==== RECORDS FOR THE EXERCISE ====

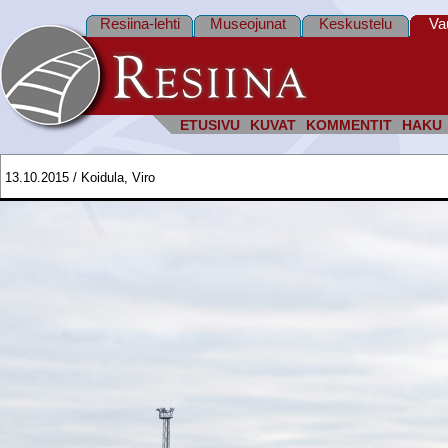
Resiina-lehti
Museojunat
Keskustelu
Va
ETUSIVU
KUVAT
KOMMENTIT
HAKU
13.10.2015 / Koidula, Viro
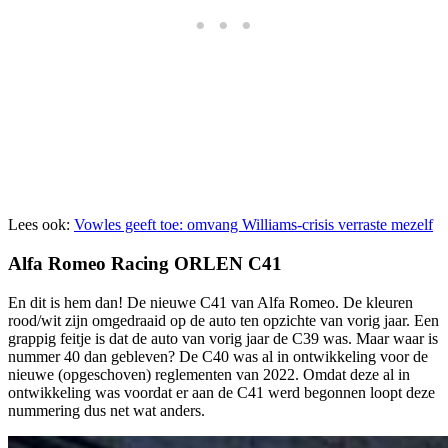
Lees ook:
Vowles geeft toe: omvang Williams-crisis verraste mezelf
Alfa Romeo Racing ORLEN C41
En dit is hem dan! De nieuwe C41 van Alfa Romeo. De kleuren
rood/wit zijn omgedraaid op de auto ten opzichte van vorig jaar. Een
grappig feitje is dat de auto van vorig jaar de C39 was. Maar waar is
nummer 40 dan gebleven? De C40 was al in ontwikkeling voor de
nieuwe (opgeschoven) reglementen van 2022. Omdat deze al in
ontwikkeling was voordat er aan de C41 werd begonnen loopt deze
nummering dus net wat anders.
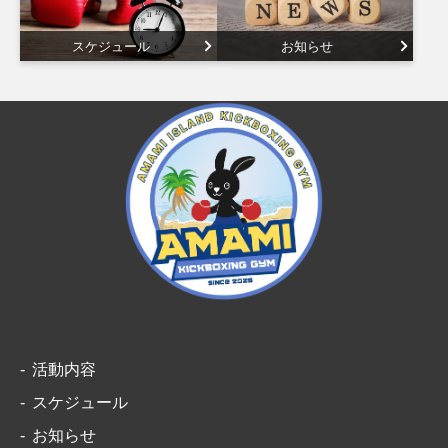
スケジュール
お知らせ
活動内容
スケジュール
お知らせ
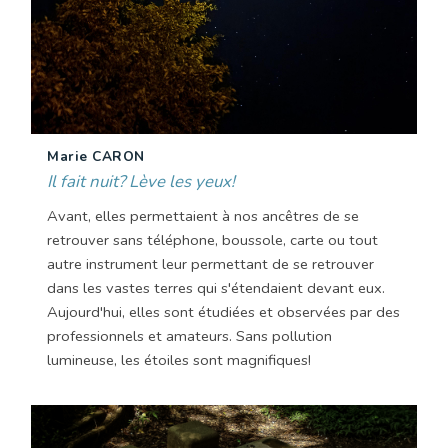
Marie CARON
Il fait nuit? Lève les yeux!
Avant, elles permettaient à nos ancêtres de se
retrouver sans téléphone, boussole, carte ou tout
autre instrument leur permettant de se retrouver
dans les vastes terres qui s'étendaient devant eux.
Aujourd'hui, elles sont étudiées et observées par des
professionnels et amateurs. Sans pollution
lumineuse, les étoiles sont magnifiques!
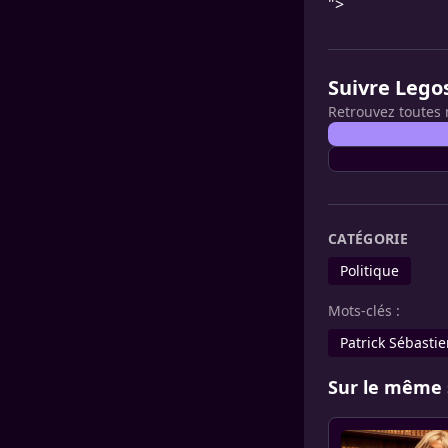
">
Suivre Lego
Retrouvez toutes 
CATÉGORIE
Politique
Mots-clés :
Patrick Sébasti
Sur le même 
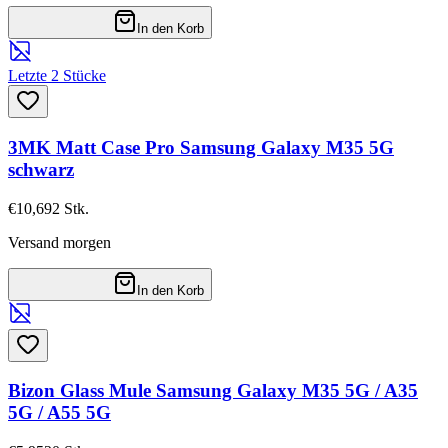
In den Korb
Letzte 2 Stücke
3MK Matt Case Pro Samsung Galaxy M35 5G
schwarz
€10,69
2
Stk.
Versand morgen
In den Korb
Bizon Glass Mule Samsung Galaxy M35 5G / A35
5G / A55 5G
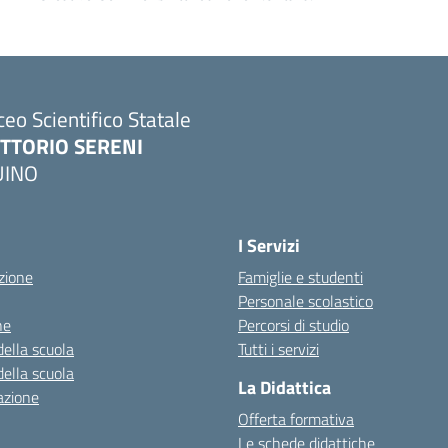
ceo Scientifico Statale
ITTORIO SERENI
UINO
I Servizi
zione
Famiglie e studenti
Personale scolastico
ne
Percorsi di studio
della scuola
Tutti i servizi
della scuola
La Didattica
azione
Offerta formativa
Le schede didattiche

====

> [PROBLEM TO WORK ON] The answer is every line of the data, exactly as written, with the pictures dropped.

> [EXERCISE OUTPUT]
Resiina-lehti
Museojunat
Keskustelu
Va
ETUSIVU
KUVAT
KOMMENTIT
HAKU
13.10.2015 / Koidula, Viro
Lees ook:
Vowles geeft toe: omvang Williams-crisis verraste mezelf
Alfa Romeo Racing ORLEN C41
En dit is hem dan! De nieuwe C41 van Alfa Romeo. De kleuren
rood/wit zijn omgedraaid op de auto ten opzichte van vorig jaar. Een
grappig feitje is dat de auto van vorig jaar de C39 was. Maar waar is
nummer 40 dan gebleven? De C40 was al in ontwikkeling voor de
nieuwe (opgeschoven) reglementen van 2022. Omdat deze al in
ontwikkeling was voordat er aan de C41 werd begonnen loopt deze
nummering dus net wat anders.
スケジュール
お知らせ
活動内容
スケジュール
お知らせ
Marie CARON
Il fait nuit? Lève les yeux!
Avant, elles permettaient à nos ancêtres de se
retrouver sans téléphone, boussole, carte ou tout
autre instrument leur permettant de se retrouver
dans les vastes terres qui s'étendaient devant eux.
Aujourd'hui, elles sont étudiées et observées par des
professionnels et amateurs. Sans pollution
lumineuse, les étoiles sont magnifiques!
">
Suivre Lego
Retrouvez toutes 
CATÉGORIE
Politique
Mots-clés :
Patrick Sébasti
Sur le même 
In den Korb
Letzte 2 Stücke
3MK Matt Case Pro Samsung Galaxy M35 5G
schwarz
€10,69
2
Stk.
Versand morgen
In den Korb
Bizon Glass Mule Samsung Galaxy M35 5G / A35
5G / A55 5G
ceo Scientifico Statale
ITTORIO SERENI
UINO
I Servizi
zione
Famiglie e studenti
Personale scolastico
ne
Percorsi di studio
della scuola
Tutti i servizi
della scuola
La Didattica
azione
Offerta formativa
Le schede didattiche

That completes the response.